Aber noch einer außer ihm war da – Herr Thomas Leibner, Stegmanns früherer Chef. Die beiden Herren trafen einander auf dem Korridor des Gerichtsgebäudes.

Falk wollte nur stumm grüßen. Da fiel ihm ein, daß des alten Herrn Hiersein ja nur Wohlwollen für Fritz bedeuten konnte; daher trat er auf den Bankier zu und fragte: »Was hat Sie bewogen, jetzt hier zu sein?«

Leibner seufzte. »Halten Sie mich denn für herzlos? Ich möchte Ihrem Stiefbruder sagen, daß mir mein Handeln leid tut. Ich habe nämlich erfahren, daß der Schrecken, an dem ja eigentlich ich schuld war, seinen Zustand so gefährlich gemacht hat.«

»Fritz war in der Tat dem Tod sehr nahe.«

»Ich möchte mein Verschulden wieder gutmachen.«

»Herr Leibner!«

»Er könnte wieder bei mir eintreten, wenn er Lust hat.«

»Wirklich?«

»Machen Sie kein Aufhebens davon. Ich hätte keine Ruhe mehr gehabt, wenn Stegmann gestorben wäre. Ich bin ja kein schlechter Mensch, ich war nur damals sehr erbittert gegen ihn, habe ihm halt alles zugetraut.«

»Und mir auch!« warf Otto herb ein.

Da hielt Leibner ihm die Hand hin und bat: »Verzeihen Sie mir!«

Otto war schon versöhnt. Er drückte die Hand des alten Herrn.
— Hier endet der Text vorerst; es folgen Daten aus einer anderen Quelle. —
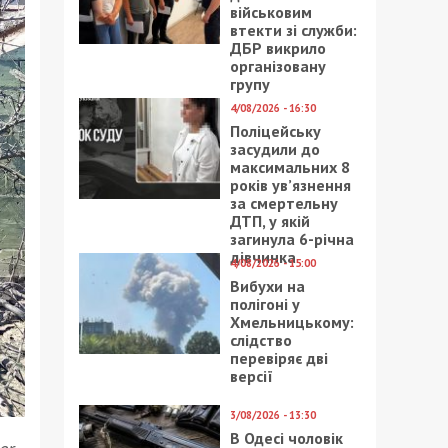
військовим
втекти зі служби:
ДБР викрило
організовану
групу
4/08/2026 - 16:30
Поліцейську
засудили до
максимальних 8
років ув’язнення
за смертельну
ДТП, у якій
загинула 6-річна
дівчинка
4/08/2026 - 15:00
Вибухи на
полігоні у
Хмельницькому:
слідство
перевіряє дві
версії
3/08/2026 - 13:30
В Одесі чоловік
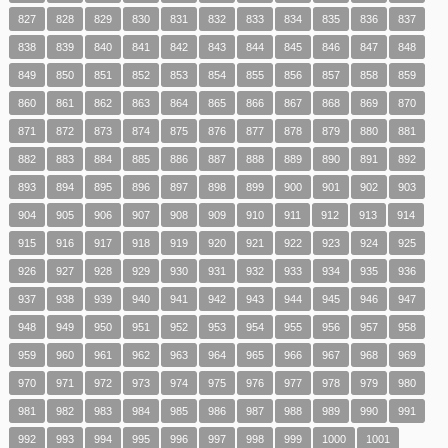
827
828
829
830
831
832
833
834
835
836
837
838
839
840
841
842
843
844
845
846
847
848
849
850
851
852
853
854
855
856
857
858
859
860
861
862
863
864
865
866
867
868
869
870
871
872
873
874
875
876
877
878
879
880
881
882
883
884
885
886
887
888
889
890
891
892
893
894
895
896
897
898
899
900
901
902
903
904
905
906
907
908
909
910
911
912
913
914
915
916
917
918
919
920
921
922
923
924
925
926
927
928
929
930
931
932
933
934
935
936
937
938
939
940
941
942
943
944
945
946
947
948
949
950
951
952
953
954
955
956
957
958
959
960
961
962
963
964
965
966
967
968
969
970
971
972
973
974
975
976
977
978
979
980
981
982
983
984
985
986
987
988
989
990
991
992
993
994
995
996
997
998
999
1000
1001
»Fritz Stegmann soll sogar wieder seine Kasse haben,« sagte Leibner. »Ich denke, er wird jetzt für sein Lebenlang gut tun.«

»Das denke ich auch,« erwiderte Otto und zeigte auf jemand, der langsam durch den langen Gang daherkam.
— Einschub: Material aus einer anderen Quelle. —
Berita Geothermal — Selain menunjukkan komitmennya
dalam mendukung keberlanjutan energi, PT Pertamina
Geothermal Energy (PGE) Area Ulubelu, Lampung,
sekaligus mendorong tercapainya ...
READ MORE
Leibner wich zurück und murmelte: »Ach, du lieber Gott!«

Otto ging dem Herankommenden entgegen. Es war ja Fritz. Aber es war nur noch ein Schatten jenes flotten Fritz Stegmann, der er noch am 30. November des vergangenen Jahres gewesen war.

Als er Leibner erblickte, färbte sich sein bleiches Gesicht mit dunklem Rot, und sein Fuß stockte.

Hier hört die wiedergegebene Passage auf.